Permian Hurricanes are gonna be fun. ;)

Bernard Guerrero


Permian Hurricanes are gonna be fun.


Will Baird

re Permian Hurricanes fun factor


I'm putting together the project plan to simulate the world at the End Times of the Permian for a few repeats of a simulated year. I'd like to do about ten runs. We'd start with a small scale to just do the code changes. Then scale up to centerwide: I think I can integrate multiple couplers so that all the different machines can run CCSM sims and still be a part of the greater whole. If it works very well, and that's a big if, then we might scale it up to see what the limits are and perhaps take a shot at the Gordon Bell Prize. That's the computer side of the whole thing.

The science side, well, I have a working hypothesis that the Permian weather actually was a killer. It probably made things a lot worse. My suspicion is that if you replicated many of the conditions of the PTE here and now, but left our weather intact (fallacy, I know, but hear me out), you wouldn't get the devastation of the PTE. Here's a way to test that.

Bernard Guerrero

Carlos, any historical tidbits on Bohai Bay? Inquiring minds want to know!

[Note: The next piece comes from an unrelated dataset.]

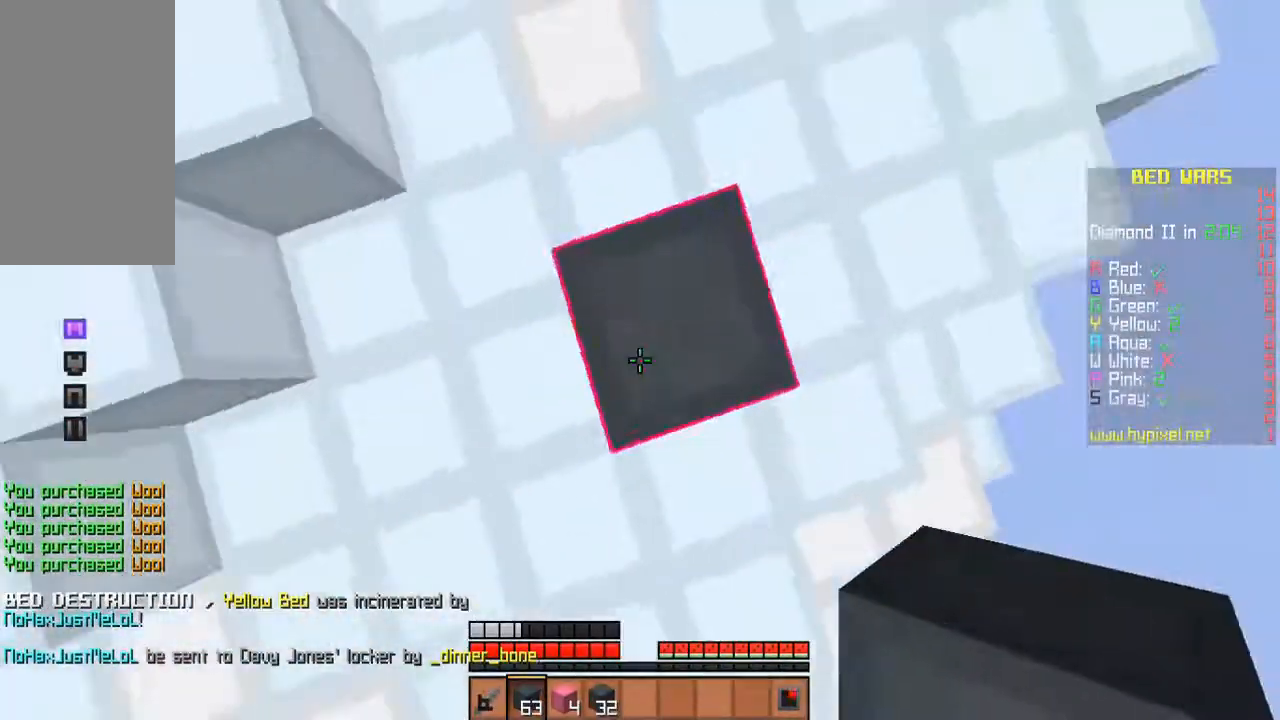
{"keys": ["s", "space"], "mouse": ["right"]}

Sure. Take a look at a map. See how the Shandong peninsula is matched by Korea Bay, and the Liaodong peninsula by Laizhou Bay? How it's sort of rectilinear? It's not a coincidence.

Picture lines running along the sides of Shandong and Liaodong. In the way that parts of California are sliding along the San Andreas fault, so too are those chunks of Korea, China, and the seafloor in between.

But also notice how well one side of the Bohai Sea -- I think that might be redundant, like the La Brea tar pits, but never mind -- mirrors the other. Several things going on here, which probably means a rather complicated subsurface geology. (The industry word is 'challenging'.)